Major Changes from v-4.0

Major updates to the BioXpress from the previous version (v-4.0)

Tumor samples added for each tissue

Tissue

TCGA Studies

New Samples

Bladder

BLCA

126

Breast

BRCA

159

Colorectal

COAD/READ

159 (141/18)

Esophageal

ESCA

25

Head and Neck

HNSC

118

Kidney

KICH/KIRP/KIRC

289(15/82/192)

Liver

LIHC

169

Lung

LUAD/LUSC

264 (174/90)

Prostate

PRAD

116

Stomach

STAD

22

Thyroid

THCA

176

Uterine

UCEC

216

Mapping files updated to reflect most recent mapping of DOIDs to UBERON IDs.

The following is a list of the current cancer tissue (DOID) to healthy tissue (UBERON ID) mapping:

DO Name (DOID)

UBERON Name (UBERON ID)

Stomach Cancer (DOID:10534)

Stomach (UBERON:0000945)

Thyroid Cancer (DOID:1781)

Thyroid Gland (UBERON:0002046)

Esophageal Cancer (DOID:5041)

Esophagus (UBERON:0001043)

Kidney Cancer (DOID:263)

Adult Mammalian Kidney

(UBERON:0000082)

Lung Cancer (DOID:1324)

Lung (UBERON:0002048)

Uterine Cancer (DOID:363)

Uterine Cervix (UBERON:0000002)

Bladder Cancer (DOID:11054)

Urinary Bladder (UBERON:0001255)

Prostate Cancer (DOID:10283)

Prostate Gland (UBERON:0002367)

Colorectal Cancer (DOID:9256)

Colon (UBERON:0001155)

Rectum (UBERON:0001052)

Liver Cancer (DOID:3571)

Liver (UBERON:0002107)

Breast Cancer (DOID:1612)

Thoracic Mammary Gland (UBERON:0005200)

Head and Neck Cancer (DOID:11934)

Oral Cavity (UBERON:0000167)

Automatic alphabetical re-ordering of count matrices for DESeq2

Due to the added samples in v-5.0, the ordering of samples in the count matrices needed for DESeq2 was disrupted and DESeq2 was producing randomized results.
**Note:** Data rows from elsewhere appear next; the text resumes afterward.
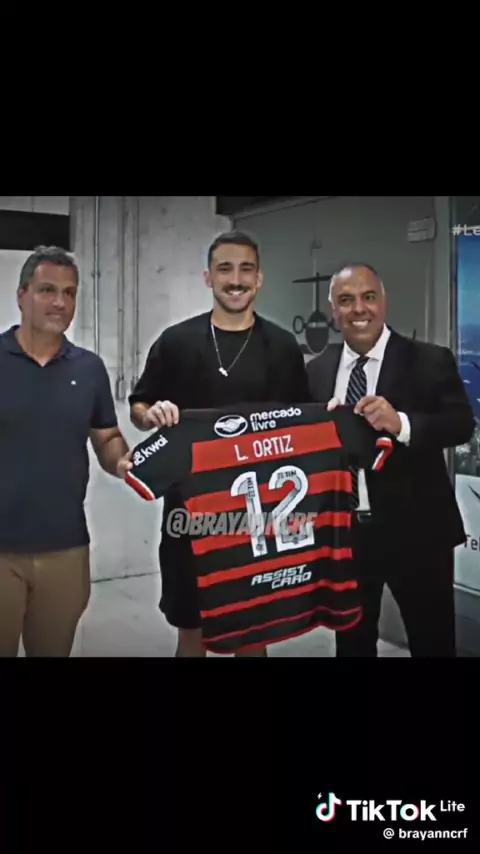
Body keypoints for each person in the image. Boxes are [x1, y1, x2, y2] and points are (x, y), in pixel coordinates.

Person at [129, 230, 310, 657]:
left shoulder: (283, 347)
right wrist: (150, 415)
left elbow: (302, 424)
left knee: (253, 635)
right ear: (208, 277)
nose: (236, 279)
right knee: (191, 631)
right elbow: (139, 405)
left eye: (246, 269)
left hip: (260, 518)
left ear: (259, 279)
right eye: (225, 269)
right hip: (190, 516)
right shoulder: (175, 341)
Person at [307, 262, 474, 657]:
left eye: (368, 297)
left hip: (418, 533)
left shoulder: (429, 360)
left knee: (433, 642)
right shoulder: (317, 370)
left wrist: (401, 424)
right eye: (346, 300)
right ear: (333, 310)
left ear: (384, 301)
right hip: (347, 535)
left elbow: (460, 425)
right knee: (352, 644)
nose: (358, 309)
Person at [0, 246, 132, 657]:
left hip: (66, 549)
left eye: (69, 293)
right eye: (47, 290)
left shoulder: (88, 369)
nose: (60, 302)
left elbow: (107, 437)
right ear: (21, 295)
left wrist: (123, 461)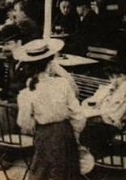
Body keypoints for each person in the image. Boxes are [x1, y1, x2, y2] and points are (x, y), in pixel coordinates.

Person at [15, 38, 86, 180]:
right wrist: (76, 133)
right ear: (49, 65)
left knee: (42, 172)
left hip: (44, 135)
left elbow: (24, 123)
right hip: (65, 133)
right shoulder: (62, 84)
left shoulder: (26, 93)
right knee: (66, 173)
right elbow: (78, 114)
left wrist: (36, 127)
Column and row names in count matrices are now re-ordered as part of the DESeq.R script, so that samples are aligned correctly. This re-ordering should account for instances of added samples in future versions.
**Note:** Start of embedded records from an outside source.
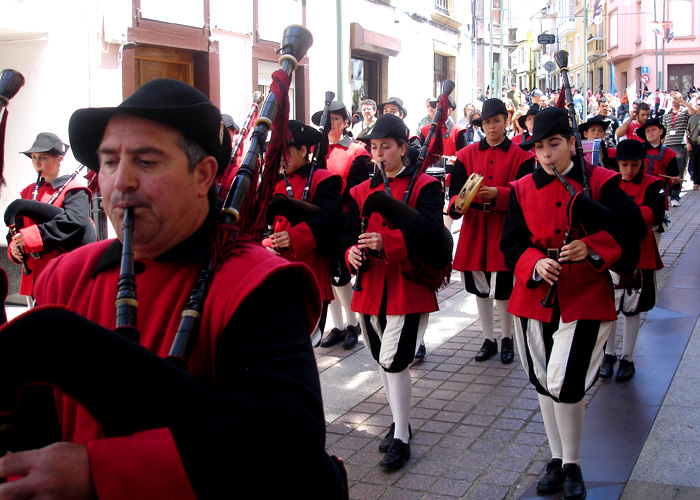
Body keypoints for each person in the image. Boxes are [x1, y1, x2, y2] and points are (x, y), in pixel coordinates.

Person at [0, 79, 346, 499]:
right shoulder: (65, 275)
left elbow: (284, 437)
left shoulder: (258, 282)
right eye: (109, 162)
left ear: (203, 175)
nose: (120, 181)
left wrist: (100, 472)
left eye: (146, 162)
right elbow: (35, 423)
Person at [501, 107, 646, 500]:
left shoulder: (601, 180)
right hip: (534, 296)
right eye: (540, 148)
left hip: (584, 294)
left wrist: (593, 246)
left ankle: (573, 463)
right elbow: (512, 245)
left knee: (563, 380)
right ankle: (556, 457)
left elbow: (633, 229)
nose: (547, 155)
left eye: (554, 145)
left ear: (571, 143)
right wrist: (534, 262)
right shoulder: (520, 188)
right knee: (543, 380)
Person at [345, 113, 448, 471]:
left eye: (385, 147)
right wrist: (350, 253)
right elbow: (346, 237)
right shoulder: (360, 190)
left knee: (394, 360)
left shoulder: (426, 187)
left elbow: (433, 233)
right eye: (374, 147)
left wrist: (387, 240)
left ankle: (401, 437)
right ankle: (398, 421)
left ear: (403, 147)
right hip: (370, 287)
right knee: (383, 363)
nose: (378, 154)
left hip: (408, 286)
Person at [447, 98, 535, 364]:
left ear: (506, 122)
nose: (492, 126)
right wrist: (458, 205)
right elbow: (453, 196)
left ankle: (507, 337)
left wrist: (500, 194)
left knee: (504, 288)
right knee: (480, 288)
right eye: (487, 122)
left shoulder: (522, 156)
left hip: (504, 229)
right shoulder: (466, 155)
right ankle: (489, 338)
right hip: (475, 228)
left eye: (496, 120)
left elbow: (527, 196)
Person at [266, 120, 345, 347]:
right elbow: (261, 225)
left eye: (286, 152)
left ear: (303, 151)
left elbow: (332, 220)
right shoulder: (276, 182)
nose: (281, 158)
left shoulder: (324, 179)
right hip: (276, 270)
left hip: (311, 269)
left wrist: (294, 237)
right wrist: (266, 243)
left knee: (302, 347)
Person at [600, 140, 665, 382]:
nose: (629, 170)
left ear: (642, 164)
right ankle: (608, 354)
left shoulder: (653, 184)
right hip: (613, 251)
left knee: (632, 308)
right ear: (617, 164)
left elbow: (657, 213)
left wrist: (630, 217)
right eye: (624, 164)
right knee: (609, 307)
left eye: (635, 164)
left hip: (639, 251)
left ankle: (627, 357)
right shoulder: (609, 183)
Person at [7, 132, 94, 301]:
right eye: (33, 157)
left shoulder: (74, 190)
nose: (37, 163)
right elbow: (17, 230)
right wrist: (14, 247)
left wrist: (29, 237)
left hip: (62, 273)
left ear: (59, 160)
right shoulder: (27, 191)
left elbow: (74, 222)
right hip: (33, 274)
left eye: (43, 157)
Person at [314, 101, 372, 349]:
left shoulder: (357, 151)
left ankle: (352, 324)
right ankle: (337, 326)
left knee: (341, 273)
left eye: (336, 119)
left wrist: (331, 190)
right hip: (320, 217)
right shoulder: (317, 151)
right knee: (326, 274)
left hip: (344, 219)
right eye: (327, 119)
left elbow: (357, 188)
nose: (331, 124)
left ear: (346, 122)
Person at [636, 118, 680, 211]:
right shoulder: (639, 150)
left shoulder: (670, 154)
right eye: (647, 131)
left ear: (661, 131)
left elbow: (672, 177)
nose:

Issue Running DESEq per case

The step for DESeq per case was performed, however the results were not used to calculate subjects up/down/total in the publisher step, as was the case in v-4.0. Also, a final publisher file per case was not generated.

The run_per_case.py script performs DESeq analysis using both the tumor and normal count files per case. For most cases, there is only one tumor counts file and one normal counts file. DESeq encounters an error when running analysis with a sample size of 1 per group:

Error in checkForExperimentalReplicates(object, modelMatrix):`

The design matrix has the same number of samples and coefficients to fit, so estimation of dispersion is not possible. Treating samples as replicates was deprecated in v1.20 and no longer supported since v1.22.
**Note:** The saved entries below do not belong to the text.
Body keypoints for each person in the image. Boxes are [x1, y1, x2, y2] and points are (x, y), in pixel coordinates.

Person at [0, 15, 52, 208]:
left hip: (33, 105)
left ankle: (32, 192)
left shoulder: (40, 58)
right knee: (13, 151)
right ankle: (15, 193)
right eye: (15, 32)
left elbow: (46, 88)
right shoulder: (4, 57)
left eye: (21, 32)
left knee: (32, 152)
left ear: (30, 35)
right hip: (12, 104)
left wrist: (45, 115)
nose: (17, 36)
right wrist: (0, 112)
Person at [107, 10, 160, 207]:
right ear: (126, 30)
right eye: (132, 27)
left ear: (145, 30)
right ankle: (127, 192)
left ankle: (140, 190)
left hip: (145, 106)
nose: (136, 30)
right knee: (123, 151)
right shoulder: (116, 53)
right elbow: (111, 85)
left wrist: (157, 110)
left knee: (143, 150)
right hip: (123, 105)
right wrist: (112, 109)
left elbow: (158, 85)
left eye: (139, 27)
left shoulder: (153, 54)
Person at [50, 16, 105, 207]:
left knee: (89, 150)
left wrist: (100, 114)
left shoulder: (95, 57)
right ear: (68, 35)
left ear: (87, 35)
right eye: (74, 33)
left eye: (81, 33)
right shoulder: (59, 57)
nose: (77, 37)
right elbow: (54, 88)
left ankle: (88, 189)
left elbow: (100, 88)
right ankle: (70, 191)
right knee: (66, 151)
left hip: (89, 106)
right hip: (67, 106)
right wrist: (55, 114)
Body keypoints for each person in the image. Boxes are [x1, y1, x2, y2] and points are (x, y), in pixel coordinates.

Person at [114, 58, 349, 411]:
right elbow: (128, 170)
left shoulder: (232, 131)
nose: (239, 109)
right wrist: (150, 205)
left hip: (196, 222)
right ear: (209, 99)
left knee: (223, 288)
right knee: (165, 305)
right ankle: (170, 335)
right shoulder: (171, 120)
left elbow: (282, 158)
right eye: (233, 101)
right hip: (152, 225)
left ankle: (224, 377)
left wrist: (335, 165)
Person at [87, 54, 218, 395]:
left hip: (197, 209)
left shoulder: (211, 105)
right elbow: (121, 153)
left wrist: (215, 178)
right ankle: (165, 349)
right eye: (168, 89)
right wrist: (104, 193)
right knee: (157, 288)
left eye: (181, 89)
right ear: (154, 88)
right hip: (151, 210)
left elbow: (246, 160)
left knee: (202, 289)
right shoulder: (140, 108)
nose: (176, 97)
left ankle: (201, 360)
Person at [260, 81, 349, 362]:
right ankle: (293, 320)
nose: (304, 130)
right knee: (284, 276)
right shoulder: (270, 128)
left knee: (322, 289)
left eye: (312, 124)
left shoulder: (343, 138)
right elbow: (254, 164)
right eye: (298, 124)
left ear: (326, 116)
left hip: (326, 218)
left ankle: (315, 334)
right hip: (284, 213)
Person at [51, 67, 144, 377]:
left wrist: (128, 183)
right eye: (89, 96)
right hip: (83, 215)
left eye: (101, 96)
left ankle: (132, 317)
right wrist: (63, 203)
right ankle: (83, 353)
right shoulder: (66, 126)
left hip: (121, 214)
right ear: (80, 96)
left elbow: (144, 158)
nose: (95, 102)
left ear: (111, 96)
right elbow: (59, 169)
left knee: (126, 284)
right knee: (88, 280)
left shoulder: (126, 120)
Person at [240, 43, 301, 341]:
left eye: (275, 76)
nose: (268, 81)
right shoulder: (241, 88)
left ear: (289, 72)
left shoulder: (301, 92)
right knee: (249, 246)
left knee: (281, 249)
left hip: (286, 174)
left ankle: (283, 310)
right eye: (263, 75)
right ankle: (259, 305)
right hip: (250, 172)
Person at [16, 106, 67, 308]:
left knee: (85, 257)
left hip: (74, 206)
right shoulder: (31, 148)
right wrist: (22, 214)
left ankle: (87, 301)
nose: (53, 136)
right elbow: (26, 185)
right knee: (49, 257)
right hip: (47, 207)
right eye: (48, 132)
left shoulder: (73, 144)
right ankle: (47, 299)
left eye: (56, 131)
The DESeq2 vignette also mentions DESeq analysis with no replicates in their FAQ:

Can I use DESeq2 to analyze a dataset without replicates? No. This analysis is not possible in DESeq2.

This is likely sue to the read count normalization model used by DESeq. DESeq’s model contains a variable called the dispersion estimate, which relies on the variance of the one sample’s read counts for a gene to the mean read count for that gene across the whole group (condition). If there are no other replicates on the group then there is no comparison to be made and no normalization can occur.

Even for cases that have only 2-3 replicates, the significance of the DE analysis should be heavily scrutinized as such a low replicate number is not a standard statistical practice, because low sample sizes may lead to an increase in false positive and false negatives.